I read somewhere*) that there’s some q
part inside the wp_query object, that identifies search engine visitors and shows the keywords they searched for.
I’m currently developing local, so i can’t access/see $GLOBALS['wp_query']->q;
.
Could someone varify if this exists and/or has some alternate solution for retrieving:
- the search engine name
- the search string searched inside the engine?

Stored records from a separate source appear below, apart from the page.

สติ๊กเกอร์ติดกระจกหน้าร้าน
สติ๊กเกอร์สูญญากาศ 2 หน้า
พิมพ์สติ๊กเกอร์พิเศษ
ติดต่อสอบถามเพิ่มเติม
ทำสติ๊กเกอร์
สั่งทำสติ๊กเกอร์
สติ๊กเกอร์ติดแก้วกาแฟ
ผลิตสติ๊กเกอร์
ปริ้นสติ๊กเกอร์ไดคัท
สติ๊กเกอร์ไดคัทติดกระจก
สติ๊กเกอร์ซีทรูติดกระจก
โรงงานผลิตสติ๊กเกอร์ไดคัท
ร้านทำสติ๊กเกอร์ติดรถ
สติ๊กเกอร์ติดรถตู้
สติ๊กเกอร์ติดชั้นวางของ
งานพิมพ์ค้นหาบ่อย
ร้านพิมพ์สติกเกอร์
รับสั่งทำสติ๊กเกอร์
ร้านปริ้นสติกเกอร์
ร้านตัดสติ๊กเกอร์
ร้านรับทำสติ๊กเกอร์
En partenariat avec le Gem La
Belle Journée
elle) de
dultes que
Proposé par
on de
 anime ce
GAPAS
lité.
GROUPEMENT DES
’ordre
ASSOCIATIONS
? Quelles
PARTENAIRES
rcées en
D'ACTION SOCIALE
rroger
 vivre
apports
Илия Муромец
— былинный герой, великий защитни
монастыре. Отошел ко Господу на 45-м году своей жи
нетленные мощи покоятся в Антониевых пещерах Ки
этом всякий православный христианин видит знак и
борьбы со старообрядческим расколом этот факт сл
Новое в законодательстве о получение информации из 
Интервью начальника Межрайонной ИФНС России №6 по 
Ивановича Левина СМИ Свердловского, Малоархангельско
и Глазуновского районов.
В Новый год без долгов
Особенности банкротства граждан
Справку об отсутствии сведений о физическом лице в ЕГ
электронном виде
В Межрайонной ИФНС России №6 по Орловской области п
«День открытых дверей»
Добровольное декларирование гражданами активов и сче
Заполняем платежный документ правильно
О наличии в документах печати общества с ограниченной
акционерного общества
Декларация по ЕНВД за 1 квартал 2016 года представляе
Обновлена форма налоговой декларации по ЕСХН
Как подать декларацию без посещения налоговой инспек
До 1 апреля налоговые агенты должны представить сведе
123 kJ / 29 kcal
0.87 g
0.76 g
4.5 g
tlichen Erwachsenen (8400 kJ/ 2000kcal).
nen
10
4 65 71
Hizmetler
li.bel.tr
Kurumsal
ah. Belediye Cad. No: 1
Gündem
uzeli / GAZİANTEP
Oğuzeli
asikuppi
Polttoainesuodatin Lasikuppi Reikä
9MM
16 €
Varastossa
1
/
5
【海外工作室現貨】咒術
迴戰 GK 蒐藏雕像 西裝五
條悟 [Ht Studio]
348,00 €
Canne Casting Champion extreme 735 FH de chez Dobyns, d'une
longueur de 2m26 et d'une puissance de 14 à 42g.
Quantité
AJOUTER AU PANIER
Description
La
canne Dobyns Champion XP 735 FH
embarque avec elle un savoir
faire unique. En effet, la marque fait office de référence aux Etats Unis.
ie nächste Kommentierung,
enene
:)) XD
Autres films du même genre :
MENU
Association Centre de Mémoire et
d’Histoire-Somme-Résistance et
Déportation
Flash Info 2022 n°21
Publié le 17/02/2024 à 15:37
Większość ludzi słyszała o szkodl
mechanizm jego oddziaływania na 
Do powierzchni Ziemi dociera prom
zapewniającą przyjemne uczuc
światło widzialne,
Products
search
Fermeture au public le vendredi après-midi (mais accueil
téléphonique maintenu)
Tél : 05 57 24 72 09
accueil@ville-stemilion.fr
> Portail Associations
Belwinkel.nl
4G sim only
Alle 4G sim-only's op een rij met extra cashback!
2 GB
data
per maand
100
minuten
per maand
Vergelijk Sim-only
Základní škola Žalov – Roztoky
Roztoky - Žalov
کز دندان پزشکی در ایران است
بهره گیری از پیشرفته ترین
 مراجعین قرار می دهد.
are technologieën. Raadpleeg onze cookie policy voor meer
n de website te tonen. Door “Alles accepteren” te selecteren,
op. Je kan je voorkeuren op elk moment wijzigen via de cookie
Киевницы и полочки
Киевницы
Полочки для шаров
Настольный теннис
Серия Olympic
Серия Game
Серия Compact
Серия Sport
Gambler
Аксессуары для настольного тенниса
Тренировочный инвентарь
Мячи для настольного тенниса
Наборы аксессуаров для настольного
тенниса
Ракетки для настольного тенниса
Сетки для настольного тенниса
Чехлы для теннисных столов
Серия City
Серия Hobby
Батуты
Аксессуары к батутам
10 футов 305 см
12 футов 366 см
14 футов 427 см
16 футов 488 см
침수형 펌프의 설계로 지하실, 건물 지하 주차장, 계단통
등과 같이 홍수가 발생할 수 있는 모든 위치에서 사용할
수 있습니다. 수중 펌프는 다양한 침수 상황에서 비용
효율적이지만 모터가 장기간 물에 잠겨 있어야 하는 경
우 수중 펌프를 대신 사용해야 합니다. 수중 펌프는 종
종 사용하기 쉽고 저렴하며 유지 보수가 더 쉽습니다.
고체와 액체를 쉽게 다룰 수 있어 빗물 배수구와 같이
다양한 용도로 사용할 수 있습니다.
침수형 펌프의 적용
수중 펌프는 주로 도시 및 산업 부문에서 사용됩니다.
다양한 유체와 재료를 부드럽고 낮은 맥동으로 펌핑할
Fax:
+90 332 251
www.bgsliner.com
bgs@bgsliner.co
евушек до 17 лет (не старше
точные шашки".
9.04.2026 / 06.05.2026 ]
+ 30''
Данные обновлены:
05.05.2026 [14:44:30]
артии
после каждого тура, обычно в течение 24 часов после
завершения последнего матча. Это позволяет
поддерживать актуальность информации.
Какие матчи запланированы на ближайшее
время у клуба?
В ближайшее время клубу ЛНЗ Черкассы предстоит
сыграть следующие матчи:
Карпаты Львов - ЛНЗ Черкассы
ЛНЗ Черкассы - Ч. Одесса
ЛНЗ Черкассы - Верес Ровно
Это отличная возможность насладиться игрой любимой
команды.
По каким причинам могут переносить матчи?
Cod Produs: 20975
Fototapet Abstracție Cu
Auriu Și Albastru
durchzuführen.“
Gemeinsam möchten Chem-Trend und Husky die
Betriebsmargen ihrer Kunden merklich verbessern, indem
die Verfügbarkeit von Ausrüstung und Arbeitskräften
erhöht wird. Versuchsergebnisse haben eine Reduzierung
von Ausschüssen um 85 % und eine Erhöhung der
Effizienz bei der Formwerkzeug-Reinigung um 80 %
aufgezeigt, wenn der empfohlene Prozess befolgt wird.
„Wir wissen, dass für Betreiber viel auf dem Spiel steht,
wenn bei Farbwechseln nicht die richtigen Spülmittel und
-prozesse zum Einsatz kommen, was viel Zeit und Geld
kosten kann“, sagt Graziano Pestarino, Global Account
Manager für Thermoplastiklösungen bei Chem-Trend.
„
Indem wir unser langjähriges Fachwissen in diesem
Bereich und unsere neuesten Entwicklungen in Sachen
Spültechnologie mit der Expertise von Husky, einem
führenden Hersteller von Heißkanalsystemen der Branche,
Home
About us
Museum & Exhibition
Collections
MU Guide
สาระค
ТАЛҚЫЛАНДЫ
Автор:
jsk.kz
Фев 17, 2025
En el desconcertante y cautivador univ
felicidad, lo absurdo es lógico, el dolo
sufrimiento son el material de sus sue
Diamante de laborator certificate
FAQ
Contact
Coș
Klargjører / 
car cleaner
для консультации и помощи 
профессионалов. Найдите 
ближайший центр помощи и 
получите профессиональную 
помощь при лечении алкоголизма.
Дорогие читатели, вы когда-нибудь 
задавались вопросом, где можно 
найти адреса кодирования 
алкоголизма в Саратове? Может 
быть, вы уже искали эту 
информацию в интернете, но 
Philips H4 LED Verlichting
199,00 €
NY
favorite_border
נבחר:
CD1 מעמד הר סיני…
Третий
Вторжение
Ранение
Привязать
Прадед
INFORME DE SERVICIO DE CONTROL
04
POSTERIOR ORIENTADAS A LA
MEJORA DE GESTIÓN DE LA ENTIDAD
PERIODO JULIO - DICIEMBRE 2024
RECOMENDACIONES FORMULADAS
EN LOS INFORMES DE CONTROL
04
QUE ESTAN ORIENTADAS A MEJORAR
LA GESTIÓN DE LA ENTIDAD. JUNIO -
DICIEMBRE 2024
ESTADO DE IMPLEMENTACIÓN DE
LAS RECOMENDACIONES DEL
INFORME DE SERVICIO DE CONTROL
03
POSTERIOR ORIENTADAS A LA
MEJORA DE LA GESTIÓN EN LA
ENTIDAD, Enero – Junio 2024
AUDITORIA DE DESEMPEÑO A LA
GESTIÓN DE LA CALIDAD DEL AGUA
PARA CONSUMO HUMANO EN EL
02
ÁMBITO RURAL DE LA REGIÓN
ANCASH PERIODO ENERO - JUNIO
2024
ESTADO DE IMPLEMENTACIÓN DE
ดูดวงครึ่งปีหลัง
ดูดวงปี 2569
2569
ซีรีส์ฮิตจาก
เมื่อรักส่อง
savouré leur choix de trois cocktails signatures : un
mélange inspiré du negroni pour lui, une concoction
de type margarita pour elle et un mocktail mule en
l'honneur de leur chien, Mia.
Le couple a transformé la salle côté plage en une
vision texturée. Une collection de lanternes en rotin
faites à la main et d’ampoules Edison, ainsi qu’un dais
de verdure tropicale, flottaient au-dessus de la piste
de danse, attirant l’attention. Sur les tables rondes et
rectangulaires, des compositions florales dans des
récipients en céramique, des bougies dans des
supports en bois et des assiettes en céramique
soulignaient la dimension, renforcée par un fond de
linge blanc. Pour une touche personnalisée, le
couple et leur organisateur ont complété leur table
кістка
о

*) Can’t remember where, but it had something to do with “better search results page” & “hightlighting search terms”.
— EDIT —
This is what i got so far:
// declare the server itself as invalid to only catch search engine results
$http_referer = explode( "/", $_SERVER['HTTP_REFERER'] );
$http_referer = $http_referer[2];
$home_url = explode( "/", home_url() );
$home_url = $home_url[2];
// Coming from a search engine: modify to a search string
if ( isset( $_SERVER['HTTP_REFERER'] ) && $home_url !== $http_referer )
{
// remove previous "s" search query args
remove_query_arg( 's' );
$string = parse_url( $_SERVER['HTTP_REFERER'] );
$query = $string['query'];
$query = explode( "&", $query );
foreach ( $query as $q )
{
$q = urldecode( $q );
$arr = explode( "=", $q );
if ( (string) 'q' === $arr[0] )
$search_string = $arr[1];
}
// build a new "s" search query arg: if isset, from the string entered in the search engines input form
// in theory that should allow treating it like a normal search result
// the draw back is, that a search engine visitor would never get directly to a post or page
if ( isset( $search_string ) )
add_query_arg( array( 's' => $search_string ) );
}
Aside from the drawback that no search engine visitor would come to a result directly, i wouldn’t catch all search engines that way. Google & Altavista got a q=searchstring
query argument. Yahoo for eg. uses p=
…
I just ran a test on my hosted dev site. I ran the following:
There was no ‘wp_query’, ‘[q]’, or ‘search’ variables to be found. Note that I was not able to search this through a search engine as it’s not web accessible.
Just to give you a little more, here is the whole object I get: http://pastebin.com/qV2QSHYf.
I’ve never heard this of wp_query, but could you look at
$_SERVER['HTTP_REFERER']
to get this? I’ve never tried personally.